Afghanistan—Competitiveness of Export-Oriented Businesses Activity (ACEBA)

Client: U.S. Agency for International Development

Duration: 2020-2025

Region: Eastern Europe and Central Asia

Country: Afghanistan

Solutions: Economic Growth

Many Afghan firms lack the competitive strength to maintain commercial viability in a distortion-free market, let alone to capture opportunities in export markets. The flagship economic growth project in USAID/Afghanistan’s portfolio, the Afghanistan Competitiveness of Export-Oriented Businesses Activity (ACEBA) project works to increase the competitiveness of export-oriented businesses, through a combination of key value chain support activities and export acceleration facilities designed to promote sustainable nationwide economic growth.

DAI’s market-oriented approach helps Afghan businesses increase the sales-worthiness of their products in international markets. We work with businesses from the inside to help fix their production processes, increase their productivity, and export products that meet international demand at competitive prices. ACEBA operates through “regional export accelerators” in the country’s main urban economic centers.

After a brief suspension of most activities between August and December 2021, ACEBA resumed work prioritizing livelihoods support, focusing on domestic production activities and humanitarian goods and services that will sustain households.

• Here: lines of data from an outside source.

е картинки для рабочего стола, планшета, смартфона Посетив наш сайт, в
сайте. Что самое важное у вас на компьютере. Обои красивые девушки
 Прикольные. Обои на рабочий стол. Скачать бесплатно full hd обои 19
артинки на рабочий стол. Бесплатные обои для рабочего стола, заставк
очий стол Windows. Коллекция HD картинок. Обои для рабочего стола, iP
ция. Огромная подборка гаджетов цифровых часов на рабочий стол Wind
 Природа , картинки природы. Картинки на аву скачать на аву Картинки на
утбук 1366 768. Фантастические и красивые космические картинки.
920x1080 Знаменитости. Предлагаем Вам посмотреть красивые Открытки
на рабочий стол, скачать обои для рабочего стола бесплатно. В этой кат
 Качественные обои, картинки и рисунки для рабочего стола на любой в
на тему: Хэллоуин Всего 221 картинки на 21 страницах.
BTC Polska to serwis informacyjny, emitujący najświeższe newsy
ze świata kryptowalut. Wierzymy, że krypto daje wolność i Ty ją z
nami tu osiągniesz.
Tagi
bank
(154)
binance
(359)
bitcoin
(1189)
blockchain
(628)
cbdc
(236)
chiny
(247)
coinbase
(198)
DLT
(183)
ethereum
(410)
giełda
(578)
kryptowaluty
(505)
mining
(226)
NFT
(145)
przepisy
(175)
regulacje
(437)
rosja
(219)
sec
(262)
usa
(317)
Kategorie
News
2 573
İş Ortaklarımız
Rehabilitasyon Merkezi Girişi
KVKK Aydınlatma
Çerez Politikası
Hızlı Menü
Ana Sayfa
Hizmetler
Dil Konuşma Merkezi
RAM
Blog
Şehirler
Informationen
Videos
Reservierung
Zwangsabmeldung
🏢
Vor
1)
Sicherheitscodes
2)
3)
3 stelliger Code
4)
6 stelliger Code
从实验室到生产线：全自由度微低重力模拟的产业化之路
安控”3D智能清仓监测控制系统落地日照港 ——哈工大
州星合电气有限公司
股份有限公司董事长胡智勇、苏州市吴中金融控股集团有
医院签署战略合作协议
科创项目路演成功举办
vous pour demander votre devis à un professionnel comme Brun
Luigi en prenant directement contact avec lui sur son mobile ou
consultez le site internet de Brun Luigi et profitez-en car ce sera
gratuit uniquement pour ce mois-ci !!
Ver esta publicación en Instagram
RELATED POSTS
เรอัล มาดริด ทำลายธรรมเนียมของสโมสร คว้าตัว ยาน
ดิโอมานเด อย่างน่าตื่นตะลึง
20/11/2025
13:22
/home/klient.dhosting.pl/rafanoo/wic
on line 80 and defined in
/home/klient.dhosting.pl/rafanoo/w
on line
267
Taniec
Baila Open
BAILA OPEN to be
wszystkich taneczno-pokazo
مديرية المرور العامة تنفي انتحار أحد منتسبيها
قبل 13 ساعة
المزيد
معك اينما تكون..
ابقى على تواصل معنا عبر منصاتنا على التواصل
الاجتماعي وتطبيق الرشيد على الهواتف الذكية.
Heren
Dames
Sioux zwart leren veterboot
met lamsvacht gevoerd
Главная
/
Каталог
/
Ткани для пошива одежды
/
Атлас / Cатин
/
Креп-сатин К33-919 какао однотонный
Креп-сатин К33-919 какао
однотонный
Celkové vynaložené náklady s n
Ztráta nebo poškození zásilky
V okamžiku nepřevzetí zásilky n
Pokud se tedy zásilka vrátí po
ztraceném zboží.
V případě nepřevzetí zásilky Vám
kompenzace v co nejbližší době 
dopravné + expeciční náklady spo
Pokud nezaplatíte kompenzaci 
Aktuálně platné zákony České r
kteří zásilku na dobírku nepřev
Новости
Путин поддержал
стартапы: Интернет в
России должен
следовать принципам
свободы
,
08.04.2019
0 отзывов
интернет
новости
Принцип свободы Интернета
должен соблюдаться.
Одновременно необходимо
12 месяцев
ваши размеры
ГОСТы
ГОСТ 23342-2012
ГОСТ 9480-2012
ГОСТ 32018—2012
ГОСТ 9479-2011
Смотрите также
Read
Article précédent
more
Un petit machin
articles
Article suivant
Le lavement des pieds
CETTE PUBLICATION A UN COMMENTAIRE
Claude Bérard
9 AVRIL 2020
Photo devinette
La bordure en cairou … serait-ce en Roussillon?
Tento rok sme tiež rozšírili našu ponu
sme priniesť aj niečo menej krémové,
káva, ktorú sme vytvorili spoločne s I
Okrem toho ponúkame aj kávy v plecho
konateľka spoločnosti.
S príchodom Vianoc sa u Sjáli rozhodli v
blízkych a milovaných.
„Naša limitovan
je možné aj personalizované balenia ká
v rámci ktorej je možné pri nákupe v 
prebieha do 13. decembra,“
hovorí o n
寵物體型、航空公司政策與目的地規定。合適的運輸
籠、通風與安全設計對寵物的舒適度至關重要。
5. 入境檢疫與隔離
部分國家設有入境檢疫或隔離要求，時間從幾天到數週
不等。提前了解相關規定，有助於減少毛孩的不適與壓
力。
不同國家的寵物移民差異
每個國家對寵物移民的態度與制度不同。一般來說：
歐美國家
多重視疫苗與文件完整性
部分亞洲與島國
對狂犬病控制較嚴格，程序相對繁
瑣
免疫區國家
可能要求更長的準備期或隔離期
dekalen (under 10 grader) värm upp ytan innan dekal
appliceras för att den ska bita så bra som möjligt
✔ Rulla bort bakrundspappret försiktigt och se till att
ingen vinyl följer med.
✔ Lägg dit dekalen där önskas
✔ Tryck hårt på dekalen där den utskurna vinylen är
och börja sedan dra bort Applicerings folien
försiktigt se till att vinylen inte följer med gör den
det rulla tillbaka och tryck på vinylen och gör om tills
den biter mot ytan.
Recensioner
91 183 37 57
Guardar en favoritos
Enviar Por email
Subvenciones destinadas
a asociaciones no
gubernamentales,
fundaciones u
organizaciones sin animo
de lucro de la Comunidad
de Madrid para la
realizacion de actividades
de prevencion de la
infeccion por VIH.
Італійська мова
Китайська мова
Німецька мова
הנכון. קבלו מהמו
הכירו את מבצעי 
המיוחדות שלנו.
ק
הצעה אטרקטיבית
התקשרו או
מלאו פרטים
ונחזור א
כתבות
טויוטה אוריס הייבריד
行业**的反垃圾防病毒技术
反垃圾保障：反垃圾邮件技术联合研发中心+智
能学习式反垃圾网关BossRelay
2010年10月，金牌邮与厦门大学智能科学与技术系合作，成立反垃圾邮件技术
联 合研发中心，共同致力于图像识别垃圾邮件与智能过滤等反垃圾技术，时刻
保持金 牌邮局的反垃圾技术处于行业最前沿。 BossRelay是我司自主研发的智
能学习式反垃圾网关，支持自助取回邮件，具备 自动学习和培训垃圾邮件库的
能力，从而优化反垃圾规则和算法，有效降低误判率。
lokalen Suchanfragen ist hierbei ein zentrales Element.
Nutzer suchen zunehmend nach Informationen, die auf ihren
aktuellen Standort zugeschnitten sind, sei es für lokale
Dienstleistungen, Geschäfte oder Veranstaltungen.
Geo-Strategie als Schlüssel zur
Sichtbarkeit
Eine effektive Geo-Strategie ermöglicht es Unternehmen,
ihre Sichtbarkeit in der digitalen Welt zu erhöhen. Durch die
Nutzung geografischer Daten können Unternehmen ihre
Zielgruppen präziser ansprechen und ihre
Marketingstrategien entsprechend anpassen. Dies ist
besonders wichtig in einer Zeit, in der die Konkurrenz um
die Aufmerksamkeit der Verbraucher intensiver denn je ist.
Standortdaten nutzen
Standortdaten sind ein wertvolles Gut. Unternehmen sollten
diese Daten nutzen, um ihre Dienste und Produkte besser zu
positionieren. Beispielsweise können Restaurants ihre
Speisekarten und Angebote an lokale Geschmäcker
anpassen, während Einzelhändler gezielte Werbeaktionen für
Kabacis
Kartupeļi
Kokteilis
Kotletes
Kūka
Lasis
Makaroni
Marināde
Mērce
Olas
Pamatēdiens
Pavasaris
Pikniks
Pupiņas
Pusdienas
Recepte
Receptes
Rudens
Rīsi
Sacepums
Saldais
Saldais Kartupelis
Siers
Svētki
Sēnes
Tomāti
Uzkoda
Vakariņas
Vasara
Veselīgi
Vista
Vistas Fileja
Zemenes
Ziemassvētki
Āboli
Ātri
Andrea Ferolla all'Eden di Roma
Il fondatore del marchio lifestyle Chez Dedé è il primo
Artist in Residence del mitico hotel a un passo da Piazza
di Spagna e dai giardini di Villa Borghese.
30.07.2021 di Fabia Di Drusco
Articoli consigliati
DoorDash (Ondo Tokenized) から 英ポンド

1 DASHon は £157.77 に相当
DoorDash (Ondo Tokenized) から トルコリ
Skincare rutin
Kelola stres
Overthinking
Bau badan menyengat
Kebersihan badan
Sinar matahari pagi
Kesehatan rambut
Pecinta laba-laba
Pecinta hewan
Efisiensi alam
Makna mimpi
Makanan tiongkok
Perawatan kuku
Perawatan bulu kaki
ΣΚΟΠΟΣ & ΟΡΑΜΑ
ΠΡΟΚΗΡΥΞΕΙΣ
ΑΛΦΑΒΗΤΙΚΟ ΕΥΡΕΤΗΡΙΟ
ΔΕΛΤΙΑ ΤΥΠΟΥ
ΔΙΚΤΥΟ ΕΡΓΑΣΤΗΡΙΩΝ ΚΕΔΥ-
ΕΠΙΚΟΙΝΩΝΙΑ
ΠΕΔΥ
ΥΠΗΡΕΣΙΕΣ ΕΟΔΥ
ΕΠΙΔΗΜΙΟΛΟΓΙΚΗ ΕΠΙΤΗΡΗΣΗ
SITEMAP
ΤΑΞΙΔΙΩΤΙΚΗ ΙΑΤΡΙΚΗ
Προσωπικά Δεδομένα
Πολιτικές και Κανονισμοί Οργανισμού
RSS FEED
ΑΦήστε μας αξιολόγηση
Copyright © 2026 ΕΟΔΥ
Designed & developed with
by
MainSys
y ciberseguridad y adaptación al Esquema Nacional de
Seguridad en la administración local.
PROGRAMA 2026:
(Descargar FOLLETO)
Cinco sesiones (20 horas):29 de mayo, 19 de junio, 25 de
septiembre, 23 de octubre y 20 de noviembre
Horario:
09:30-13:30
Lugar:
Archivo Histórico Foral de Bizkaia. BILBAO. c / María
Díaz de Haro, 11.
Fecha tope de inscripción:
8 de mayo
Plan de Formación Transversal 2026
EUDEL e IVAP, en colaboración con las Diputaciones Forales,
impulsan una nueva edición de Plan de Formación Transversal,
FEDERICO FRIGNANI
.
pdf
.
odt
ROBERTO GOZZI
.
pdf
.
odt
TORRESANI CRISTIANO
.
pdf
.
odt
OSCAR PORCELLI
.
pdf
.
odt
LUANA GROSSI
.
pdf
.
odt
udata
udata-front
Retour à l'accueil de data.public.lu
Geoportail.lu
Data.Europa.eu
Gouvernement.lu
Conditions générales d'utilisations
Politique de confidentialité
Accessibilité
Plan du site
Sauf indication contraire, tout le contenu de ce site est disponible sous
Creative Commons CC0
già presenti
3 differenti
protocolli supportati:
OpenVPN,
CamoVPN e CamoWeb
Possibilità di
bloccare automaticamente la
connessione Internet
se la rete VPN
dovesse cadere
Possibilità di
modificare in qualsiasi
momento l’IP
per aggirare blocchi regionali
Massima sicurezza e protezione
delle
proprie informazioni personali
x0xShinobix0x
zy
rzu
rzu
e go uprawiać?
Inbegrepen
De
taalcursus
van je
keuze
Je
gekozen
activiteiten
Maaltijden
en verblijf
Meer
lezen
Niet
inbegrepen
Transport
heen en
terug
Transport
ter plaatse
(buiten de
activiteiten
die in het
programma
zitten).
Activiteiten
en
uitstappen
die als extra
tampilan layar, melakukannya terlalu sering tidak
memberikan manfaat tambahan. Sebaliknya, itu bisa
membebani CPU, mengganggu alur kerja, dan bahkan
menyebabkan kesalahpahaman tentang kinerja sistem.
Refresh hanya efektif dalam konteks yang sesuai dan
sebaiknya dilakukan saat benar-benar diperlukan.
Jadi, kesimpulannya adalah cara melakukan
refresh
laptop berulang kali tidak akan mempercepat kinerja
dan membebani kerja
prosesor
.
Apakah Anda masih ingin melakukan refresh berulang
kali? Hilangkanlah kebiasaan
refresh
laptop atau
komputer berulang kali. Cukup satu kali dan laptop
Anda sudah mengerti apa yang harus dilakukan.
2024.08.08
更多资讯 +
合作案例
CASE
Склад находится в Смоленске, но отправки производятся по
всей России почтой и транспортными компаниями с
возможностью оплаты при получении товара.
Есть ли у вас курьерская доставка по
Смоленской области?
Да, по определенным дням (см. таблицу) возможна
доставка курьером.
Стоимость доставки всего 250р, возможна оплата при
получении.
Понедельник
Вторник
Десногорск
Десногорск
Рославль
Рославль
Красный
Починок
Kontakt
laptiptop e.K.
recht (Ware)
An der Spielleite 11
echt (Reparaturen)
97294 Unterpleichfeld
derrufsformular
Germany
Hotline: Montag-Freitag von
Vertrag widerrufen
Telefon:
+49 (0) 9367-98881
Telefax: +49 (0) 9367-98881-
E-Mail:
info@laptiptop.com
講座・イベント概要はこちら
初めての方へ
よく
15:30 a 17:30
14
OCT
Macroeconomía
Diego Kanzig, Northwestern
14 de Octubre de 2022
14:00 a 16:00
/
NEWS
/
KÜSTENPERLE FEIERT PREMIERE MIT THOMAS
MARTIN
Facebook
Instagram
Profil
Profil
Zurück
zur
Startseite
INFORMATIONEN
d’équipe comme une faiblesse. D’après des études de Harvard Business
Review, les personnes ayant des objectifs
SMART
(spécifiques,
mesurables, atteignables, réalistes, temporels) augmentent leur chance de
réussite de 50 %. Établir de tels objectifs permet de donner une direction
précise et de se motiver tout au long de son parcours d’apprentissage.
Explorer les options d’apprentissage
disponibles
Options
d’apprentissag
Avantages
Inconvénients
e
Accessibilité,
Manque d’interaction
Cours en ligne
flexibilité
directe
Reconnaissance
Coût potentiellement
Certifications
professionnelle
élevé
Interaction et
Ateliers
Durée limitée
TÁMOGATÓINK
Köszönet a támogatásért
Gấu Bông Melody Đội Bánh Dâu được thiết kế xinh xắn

The project supports activities that improve market performance, while maintaining existing efforts focused on its key value chains of saffron, cashmere, and carpets, and creates a new value chain for humanitarian goods and services.

ACEBA Carpet Apprentices.png

Sample Activities

  • Provide support to the implementation of key value chain interventions that will improve inputs, quality, and product development by exporters.
  • Diversify and expand exporters’ network of international buyers—supporting exporters in engagement of sales agents in export markets, hosting buyer-agent site visits to Afghanistan, participation in business visits to importers and industry trade events abroad, and the development of effective presence on e-commerce platforms.
  • Improve exporter access to credit and investment from local and/or international financial institutions and investors.
  • Implement tailored firm-level export strategies.
  • Identify and mitigate major constraints within targeted exporters’ supply chains.

Select Results

  • Placed 5,500 apprentices with 65 host companies to learn new skills to earn livelihoods and help support 41,000 household members. Each apprentice receives a stipend of $120 per month during the training period and the vast majority of those that have completed their apprenticeships are kept on in full-time employment. An additional 15,000 new apprentices will be placed with companies to learn alternative livelihoods by the end of January 2023.
  • Assisted the Ministry of Mines and Petroleum (MoMP), through a new process, to issue export certificates for 40,000 kg of lapis lazuli, 4.2 grams of emeralds, and 20.3 grams of rubies, collecting $7,637 in royalties. This is the first collection of royalties for gemstone exports that the MoMP has received in several years.
  • Partnered with Label STEP, the world’s only fair-trade nonprofit committed to the wellbeing of weavers and workers in the handmade carpet industry, to support Afghan carpet exporters by strengthening supply chain integration, quality control, and production management. Label STEP will organize weavers on local levels and cooperate with local producers and exporters to increase the weavers’ integration in the value chain, improve access to quality control, support production management, and enhance product quality.
  • Trained 14,100 cashmere and wool producers on cashmere and wool sorting and better animal care. Producers received vouchers for feed and animal health services, all with the goal of protecting and improving vulnerable livelihoods by increasing the quality of wool and cashmere produced and earning higher incomes.
  • By July 2022, sales facilitated through the stop shop network stood at 6,058 kilograms of cashmere worth $152,000 and 155 metric tons of wool worth $260,000.
  • Provided $1.9 million in working capital advances to 18 Afghan businesses to help them overcome liquidity challenges and restart operations or expand production. This support has been critical to sustaining or providing livelihoods for an estimated 15,000 households.
  • Provided nearly $1.6 million in grant funding to carpet companies to develop or expand their finishing capacity. The second-largest employer in the country after agriculture, carpet production sustains livelihoods for tens of thousands of Afghans.